Strawberry Banana Cheesecake (Light or Full Fat Versions)
- Ready In:
- 1hr 40mins
- Ingredients:
- 11
- Yields:
-
1 Cheesecake
- Serves:
- 10
ingredients
-
CRUST
- 1 1⁄4 cups graham cracker crumbs
- 1 1⁄2 tablespoons melted butter
- 1 1⁄2 tablespoons liquid honey
-
STRAWBERRY and BANANA
- 2 (10 ounce) packages frozen strawberries, thawed and drained
- 1⁄4 - 1⁄3 cup sugar (to your preference)
- 1 tablespoon cornstarch
- 2 bananas
-
CAKE
- 3 (8 ounce) packages light cream cheese or (8 ounce) packages cream cheese, softened
- 1 (14 ounce) can low fat sweetened condensed milk or (14 ounce) can regular sweetened condensed milk
- 1⁄4 cup lemon juice
- 3 large eggs
directions
-
FOR CRUST:
- Put crumbs, melted butter, and honey in food processor and process until smooth.

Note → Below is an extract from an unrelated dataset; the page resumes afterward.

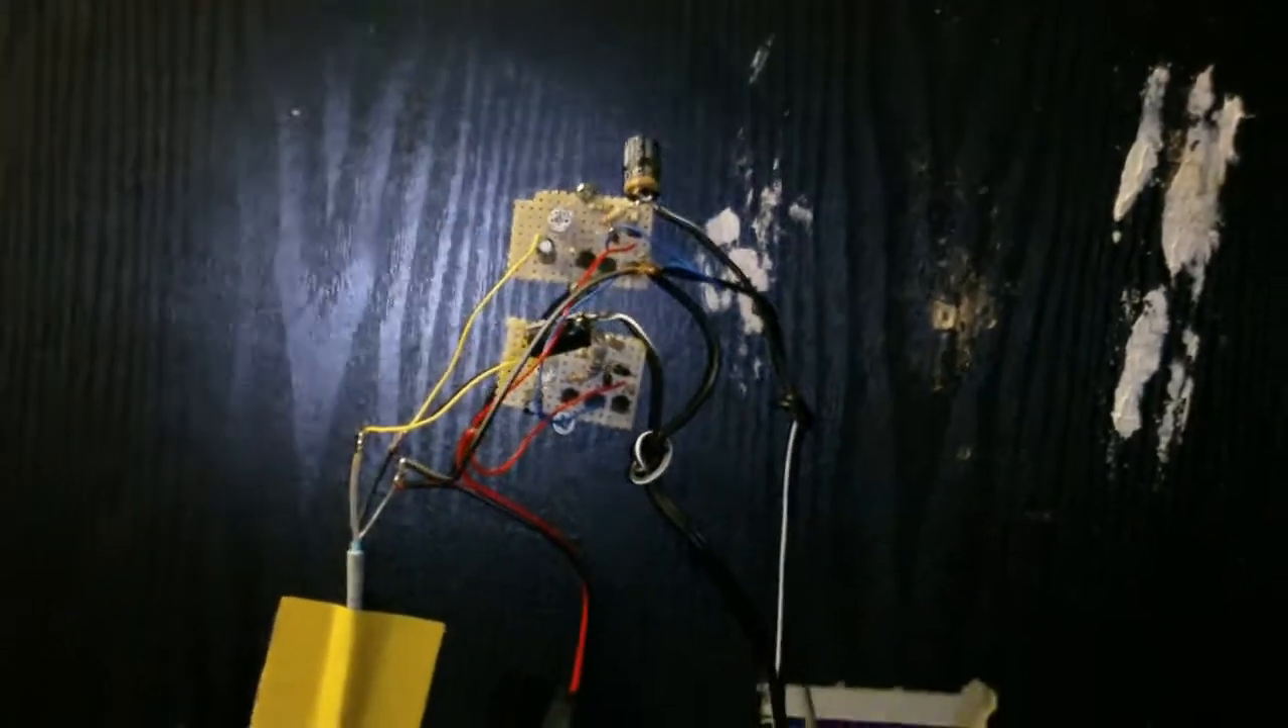And I've put those two amplifier circuits up here, screwed them in place, reasonable distance away from the power supply, so it shouldn't motorboat, because I hate it when that happens.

- Spray 9-inch spring-form pan with cooking spray and press crumbs in pan.
- Bake at 350 for 10 minutes or until edges feel firm and dry.
- Set aside until cool to the touch.
-
FOR STRAWBERRIES/BANANAS:
- In a food processor, combine strawberries, sugar, and cornstarch; cover and process until smooth.

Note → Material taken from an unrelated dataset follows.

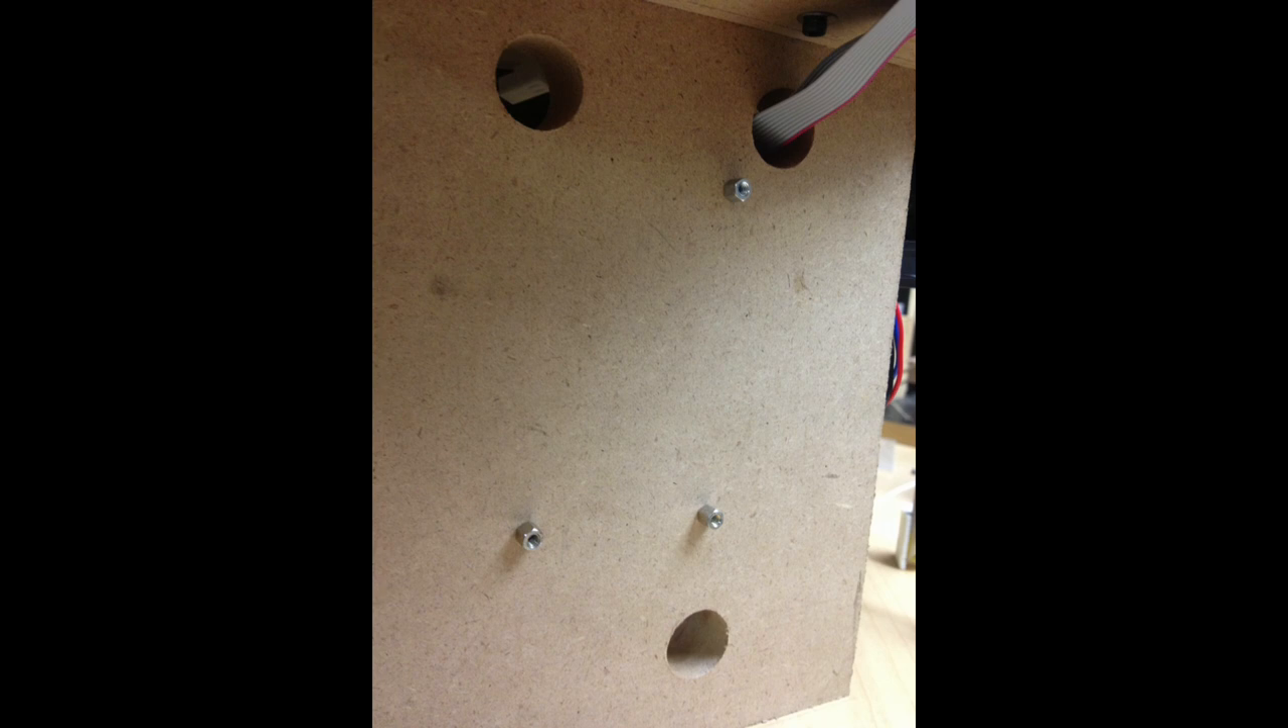Um, so here you can see I started mounting some standoffs for the Arduino.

- Pour into a saucepan; bring to a boil on medium-low.
- Boil and stir for 2 minutes. Cover sauce and refridgerate until needed.

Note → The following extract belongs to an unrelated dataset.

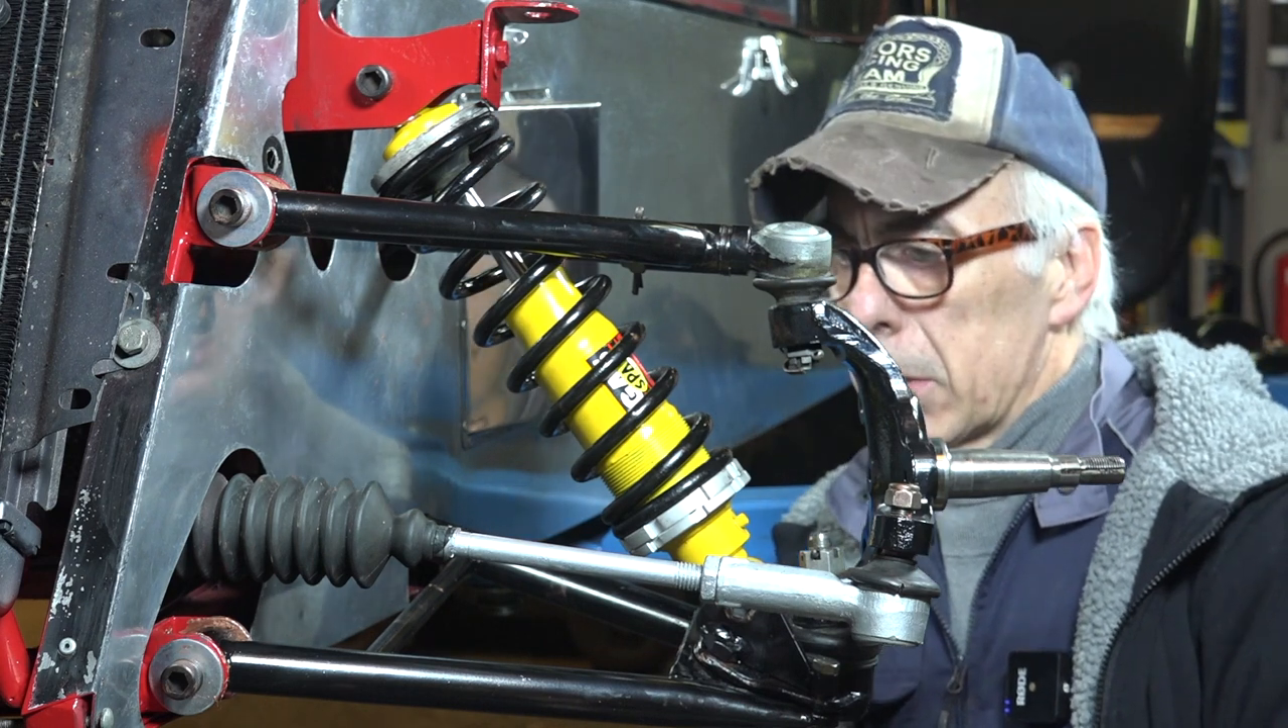So guys that should be the suspension mounted i still have to bolt it all then torque it all down and then we start mounting the wheel hub and the disc.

- Cut two bananas into even slices, and set aside.
-
FOR CHEESCAKE:
- In a mixing bowl, beat cream cheese until light and fluffy.
- Gradually beat in condensed milk. Add lemon juice; mix well. Add eggs, beat on low until just combined.
-
FOR ASSEMBALY:
- Pour half of the cream cheese mixture over crust.
- using 1/2 teaspoonfulls, carefully drop a thin layer of strawberry sause over the first layer of cream cheese. cover with an ever layer of slices bananas. Carefully spoon remaining cream cheese mixture over sauce.
- Drop more strawberry sauce by 1/2 teaspoonfuls on top. With a butter knife, cut through top layer only to swirl strawberry sauce.
- Cover remaining strawberry sauce and refrigerate. Come serving, warm sauce in the microwave. If it has thickened excessively, add some water to make it pourable.
- Bake cheesecake at 300 degrees F for 45-50 minutes or until center is almost set. You may need to bake a touch if using the lower-fat ingrediants.
- Cool on a wire rack for 10 minutes. Carefully run a knife around edge of pan to loosen; cool 1 hour longer. Refrigerate overnight. Remove side of pan and serve with strawberry sauce.